While JFlex and the Grammar-Kit BNF syntax are not far from the ANTLR4 syntax, it can become quite complex to convert the existing grammar to the JetBrains format because they do not share the same features. I once did such an attempt, and it revealed itself quite inconclusive ( lexer, parser).

Doing it with the ANTLR grammar#

The documentation contains a single sentence about using an ANTLR grammar for the parsing, referring to a project led by ANTLR maintainers: the antlr4-intellij-adaptor library. While the repository is still maintained, there was no new release since 2019, and the documentation is quite scarce. It is not clear if this parser can properly substitute the Grammar-Kit parser, and if it can be used for syntax highlighting.

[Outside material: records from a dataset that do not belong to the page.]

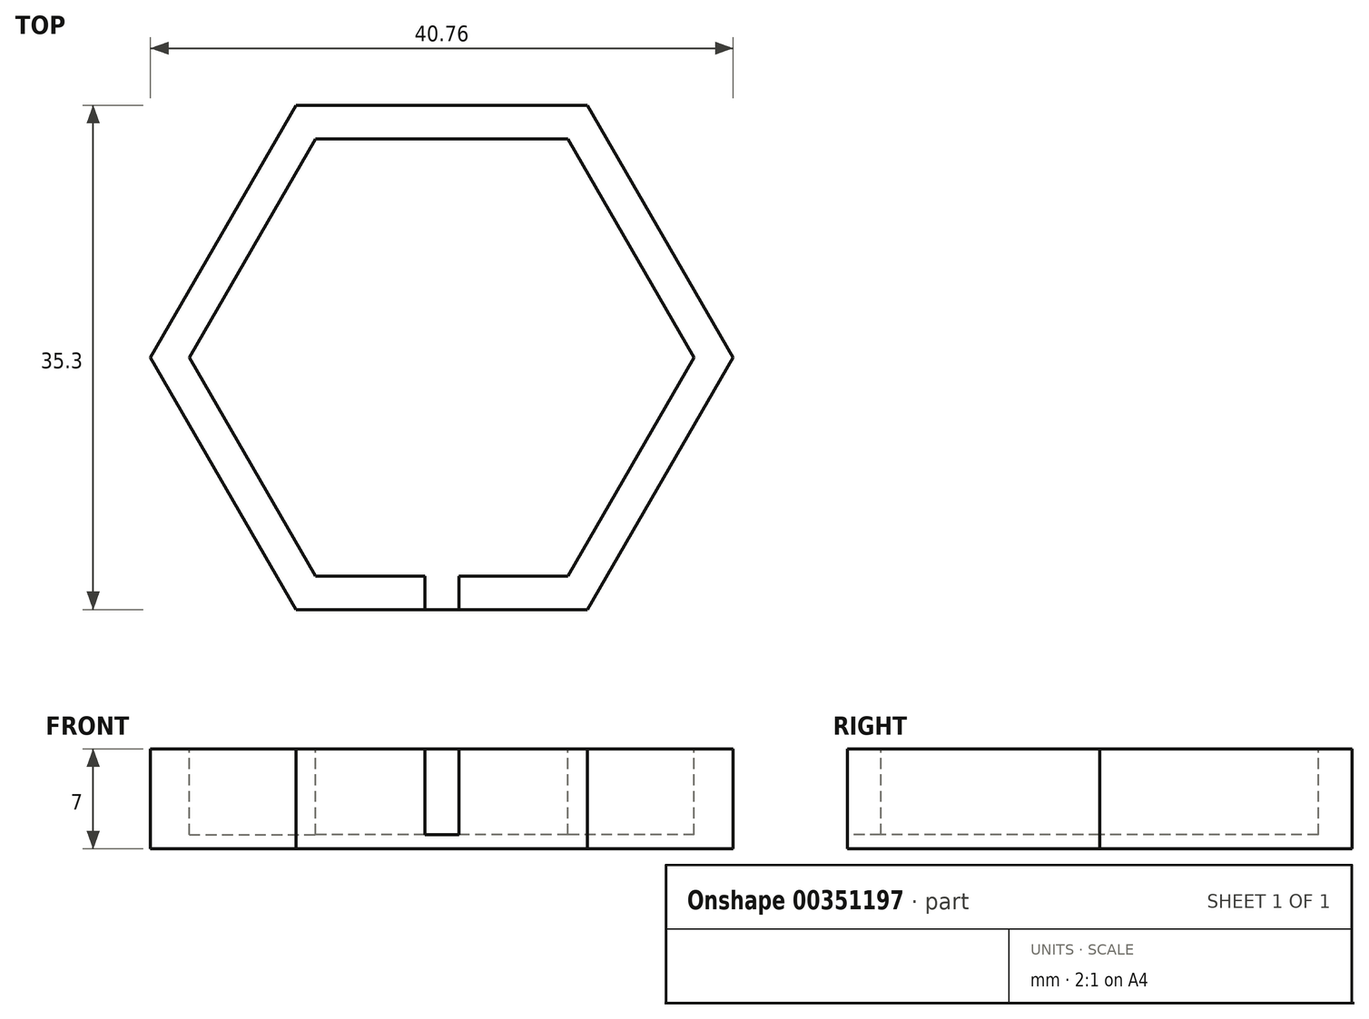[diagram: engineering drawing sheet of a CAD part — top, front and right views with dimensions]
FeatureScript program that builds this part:
annotation { "Feature Type Name" : "Feature", "Feature Type Description" : "" }
export const myFeature = defineFeature(function(context is Context, id is Id, definition is map)
    precondition{}
    {
        {
            var Q0;
            Q0=qCreatedBy(makeId("Top.planeOp"),FACE);
            var sketch = newSketch(context, id + "F0", { "sketchPlane" : qUnion([Q0])});
            skCircle(sketch, "E0.cCircle", {"center": v(0, 0) * mm, "radius": 17.65 * mm, "construction": true});
            skLineSegment(sketch, "E0.0", {"start": v(10.19, -17.65) * mm, "end": v(-10.19, -17.65) * mm});
            skLineSegment(sketch, "E0.1", {"start": v(-10.19, -17.65) * mm, "end": v(-20.38, 0) * mm});
            skLineSegment(sketch, "E0.2", {"start": v(-20.38, 0) * mm, "end": v(-10.19, 17.65) * mm});
            skLineSegment(sketch, "E0.3", {"start": v(-10.19, 17.65) * mm, "end": v(10.19, 17.65) * mm});
            skLineSegment(sketch, "E0.4", {"start": v(10.19, 17.65) * mm, "end": v(20.38, 0) * mm});
            skLineSegment(sketch, "E0.5", {"start": v(20.38, 0) * mm, "end": v(10.19, -17.65) * mm});
            skPoint(sketch, "E0.0.midPoint", {"position": v(0, -17.65) * mm});
            skSolve(sketch);
        }
        {
            var Q0;
            Q0 = qSketchRegion(id + "F0", true);
            extrude(context, id + "F1", {"entities" : qUnion([Q0]), "depth" : 7 * mm});
        }
        {
            var Q0;
            Q0=makeQuery(id+"F1.opExtrude","CAP_FACE",FACE,{"disambiguationData":[OSD([sQuery(id+"F0.wireOp",EDGE,"E0.0"),sQuery(id+"F0.wireOp",EDGE,"E0.1"),sQuery(id+"F0.wireOp",EDGE,"E0.2"),sQuery(id+"F0.wireOp",EDGE,"E0.3"),sQuery(id+"F0.wireOp",EDGE,"E0.4"),sQuery(id+"F0.wireOp",EDGE,"E0.5")])],"isStart":false});
            var sketch = newSketch(context, id + "F2", { "sketchPlane" : qUnion([Q0])});
            skCircle(sketch, "E1.cCircle", {"center": v(0, 0) * mm, "radius": 15.3 * mm, "construction": true});
            skPoint(sketch, "E1.cCircle.perimeterSnap0", {"position": v(0, -17.65) * mm});
            skLineSegment(sketch, "E1.0", {"start": v(8.83, -15.3) * mm, "end": v(-8.83, -15.3) * mm});
            skLineSegment(sketch, "E1.1", {"start": v(-8.83, -15.3) * mm, "end": v(-17.66, 0) * mm});
            skLineSegment(sketch, "E1.2", {"start": v(-17.66, 0) * mm, "end": v(-8.83, 15.3) * mm});
            skLineSegment(sketch, "E1.3", {"start": v(-8.83, 15.3) * mm, "end": v(8.83, 15.3) * mm});
            skLineSegment(sketch, "E1.4", {"start": v(8.83, 15.3) * mm, "end": v(17.66, 0) * mm});
            skLineSegment(sketch, "E1.5", {"start": v(17.66, 0) * mm, "end": v(8.83, -15.3) * mm});
            skPoint(sketch, "E1.0.midPoint", {"position": v(0, -15.3) * mm});
            skPoint(sketch, "E1.0.midPoint.positionSnap0", {"position": v(0, -17.65) * mm});
            skSolve(sketch);
        }
        {
            var Q0;
            Q0 = qSketchRegion(id + "F2", true);
            extrude(context, id + "F3", {"entities" : qUnion([Q0]), "operationType" : NewBodyOperationType.REMOVE, "oppositeDirection" : true, "depth" : 6 * mm});
        }
        {
            var Q0;
            Q0=makeQuery(id+"F1.opExtrude","CAP_FACE",FACE,{"disambiguationData":[OSD([sQuery(id+"F0.wireOp",EDGE,"E0.0"),sQuery(id+"F0.wireOp",EDGE,"E0.1"),sQuery(id+"F0.wireOp",EDGE,"E0.2"),sQuery(id+"F0.wireOp",EDGE,"E0.3"),sQuery(id+"F0.wireOp",EDGE,"E0.4"),sQuery(id+"F0.wireOp",EDGE,"E0.5")])],"isStart":false});
            var sketch = newSketch(context, id + "F4", { "sketchPlane" : qUnion([Q0])});
            skLineSegment(sketch, "E2.bottom", {"start": v(-1.18, -15.3) * mm, "end": v(1.21, -15.3) * mm});
            skLineSegment(sketch, "E2.top", {"start": v(-1.18, -17.65) * mm, "end": v(1.21, -17.65) * mm});
            skLineSegment(sketch, "E2.left", {"start": v(-1.18, -15.3) * mm, "end": v(-1.18, -17.65) * mm});
            skLineSegment(sketch, "E2.right", {"start": v(1.21, -15.3) * mm, "end": v(1.21, -17.65) * mm});
            skSolve(sketch);
        }
        {
            var Q0;
            Q0 = qSketchRegion(id + "F4", true);
            extrude(context, id + "F5", {"entities" : qUnion([Q0]), "operationType" : NewBodyOperationType.REMOVE, "oppositeDirection" : true, "depth" : 6 * mm});
        }
    });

The ANTLR4 grammar would also need to be modified for a proper parser generation, because the lexer currently discards some tokens that are not needed for the parser (the comments and whitespaces), whereas JetBrains IDEs require a continuous token stream. While it should be a minor modification (replacing -> skip by -> channel(HIDDEN)), the advantage to not maintain a separate grammar than the official project is lost.

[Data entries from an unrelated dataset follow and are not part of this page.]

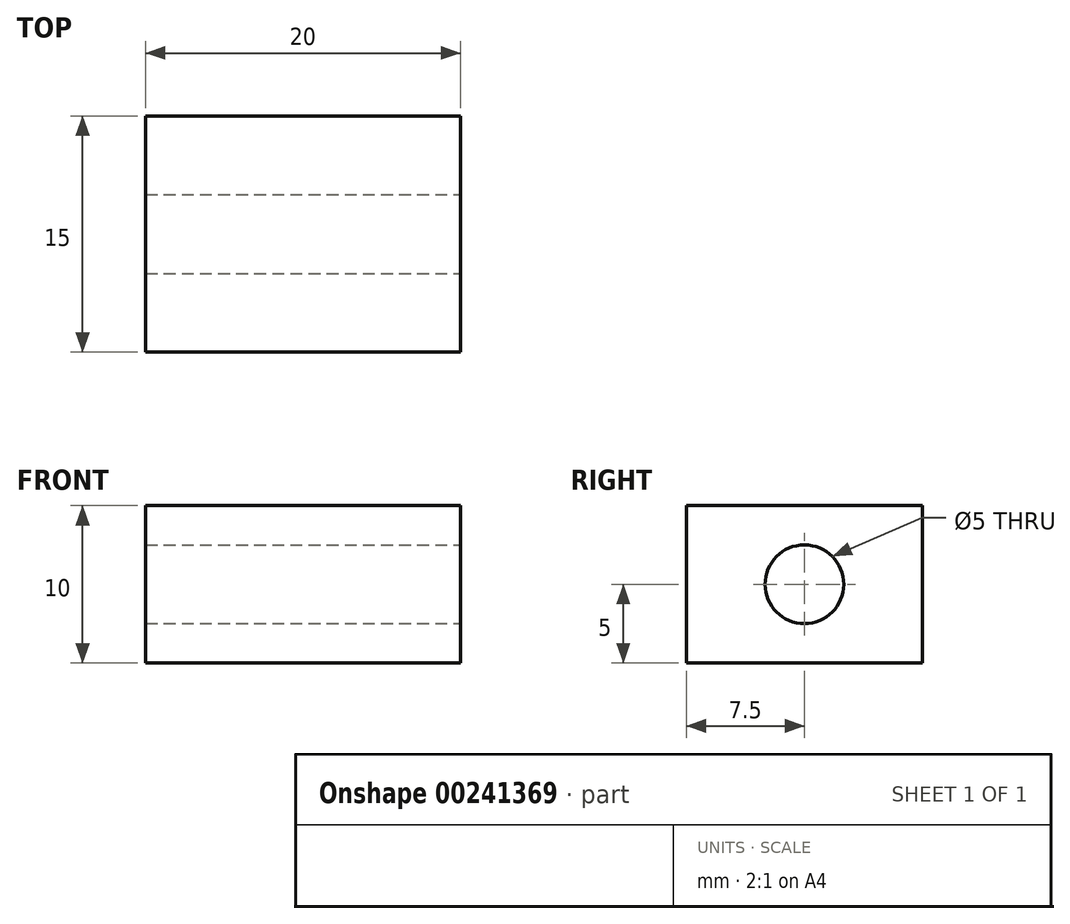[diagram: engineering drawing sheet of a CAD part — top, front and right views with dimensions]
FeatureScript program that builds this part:
annotation { "Feature Type Name" : "Feature", "Feature Type Description" : "" }
export const myFeature = defineFeature(function(context is Context, id is Id, definition is map)
    precondition{}
    {
        {
            var Q0;
            Q0=qCreatedBy(makeId("Front.planeOp"),FACE);
            var sketch = newSketch(context, id + "F0", { "sketchPlane" : qUnion([Q0])});
            skLineSegment(sketch, "E0.bottom", {"start": v(-10, 5) * mm, "end": v(10, 5) * mm});
            skLineSegment(sketch, "E0.top", {"start": v(-10, -5) * mm, "end": v(10, -5) * mm});
            skLineSegment(sketch, "E0.left", {"start": v(-10, 5) * mm, "end": v(-10, -5) * mm});
            skLineSegment(sketch, "E0.right", {"start": v(10, 5) * mm, "end": v(10, -5) * mm});
            skPoint(sketch, "E0.middle", {"position": v(0, 0) * mm});
            skSolve(sketch);
        }
        {
            var Q0;
            Q0 = qSketchRegion(id + "F0", true);
            extrude(context, id + "F1", {"entities" : qUnion([Q0]), "depth" : 15 * mm});
        }
        {
            var Q0;
            Q0=makeQuery(id+"F1.opExtrude","SWEPT_FACE",FACE,{"disambiguationData":[OSD([sQuery(id+"F0.wireOp",EDGE,"E0.right")])]});
            var sketch = newSketch(context, id + "F2", { "sketchPlane" : qUnion([Q0])});
            skCircle(sketch, "E1", {"center": v(-7.5, 0) * mm, "radius": 2.5 * mm});
            skPoint(sketch, "E1.centerSnap0", {"position": v(-15, 0) * mm});
            skPoint(sketch, "E1.centerSnap1", {"position": v(-7.5, 5) * mm});
            skSolve(sketch);
        }
        {
            var Q0;
            Q0 = qSketchRegion(id + "F2", true);
            extrude(context, id + "F3", {"entities" : qUnion([Q0]), "operationType" : NewBodyOperationType.REMOVE, "endBound" : BoundingType.THROUGH_ALL, "oppositeDirection" : true, "depth" : 25 * mm});
        }
    });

Doing it with the TextMate grammar#

JetBrains now supports TextMate grammars through the bundled TextMate bundles plugin. It does not require the creation of a plugin, but can be configured in the IDE settings. The immediate issue is that we only have a .tmLanguage file, but a .tmBundle is needed. There are a few leads to convert the former to the latter, but nothing too simple.

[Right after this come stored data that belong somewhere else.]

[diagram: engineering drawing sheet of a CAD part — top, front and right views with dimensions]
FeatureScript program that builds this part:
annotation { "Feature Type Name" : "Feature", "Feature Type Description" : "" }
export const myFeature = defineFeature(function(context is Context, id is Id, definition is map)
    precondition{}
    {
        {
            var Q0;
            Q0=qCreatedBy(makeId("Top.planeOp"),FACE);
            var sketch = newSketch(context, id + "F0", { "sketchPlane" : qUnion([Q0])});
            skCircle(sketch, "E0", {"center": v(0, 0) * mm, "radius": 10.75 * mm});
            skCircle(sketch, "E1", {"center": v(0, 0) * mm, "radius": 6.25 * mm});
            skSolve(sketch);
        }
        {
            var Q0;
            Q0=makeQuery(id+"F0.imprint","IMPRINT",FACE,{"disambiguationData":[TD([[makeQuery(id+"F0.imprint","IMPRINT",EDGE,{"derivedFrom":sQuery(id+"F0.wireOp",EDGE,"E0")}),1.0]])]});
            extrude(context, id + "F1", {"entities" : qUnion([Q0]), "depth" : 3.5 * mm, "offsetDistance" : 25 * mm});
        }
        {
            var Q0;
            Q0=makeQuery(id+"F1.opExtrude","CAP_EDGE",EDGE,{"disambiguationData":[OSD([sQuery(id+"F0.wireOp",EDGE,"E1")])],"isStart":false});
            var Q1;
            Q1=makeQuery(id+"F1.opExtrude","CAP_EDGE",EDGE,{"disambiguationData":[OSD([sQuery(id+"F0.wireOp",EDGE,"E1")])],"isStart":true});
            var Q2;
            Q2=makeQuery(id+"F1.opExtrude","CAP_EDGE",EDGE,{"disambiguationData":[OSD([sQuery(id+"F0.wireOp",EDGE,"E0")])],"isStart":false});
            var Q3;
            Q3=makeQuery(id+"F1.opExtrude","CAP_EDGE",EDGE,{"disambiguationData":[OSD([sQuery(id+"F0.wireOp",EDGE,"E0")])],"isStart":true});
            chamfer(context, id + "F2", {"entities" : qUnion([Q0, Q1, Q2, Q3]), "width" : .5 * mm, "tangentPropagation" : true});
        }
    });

Doing it with an LSP integration#

The last possibility I found to implement syntax highlighting for a custom language in JetBrains IDEs is to use the Language Server Protocol (LSP) with a application that implements the protocol for the custom language. I'm not aware of any existing LSP server for FSH, but the current SUSHI application could be a good candidate for developing such a server. The LSP offers a lot of features, but only a small subset is currently supported. It is nonetheless the most future-proof and helpful solution, as the LSP standard is widely adopted and in active development. Other IDEs (including Visual Studio Code) would profit from the LSP server, implementing the FSH logic once and providing its results to all the IDEs.

Personal decision#

While I might try to implement the TextMate grammar in the JetBrains IDEs without creating a plugin to profit faster from syntax highlighting, I will also investigate the ANTLR4-based parser. A proper parser would allow implementing a lot of other features, such as code completion, code navigation, and refactoring thanks to the impressive APIs accessible to the plugin developers.

The LSP solution is also very appealing, but it requires a lot of work and most probably a lot of coordination with the SUSHI developers. It is a long-term solution, and I will keep it in mind for the future.

You can check the progress of the implementation in the GitHub repository.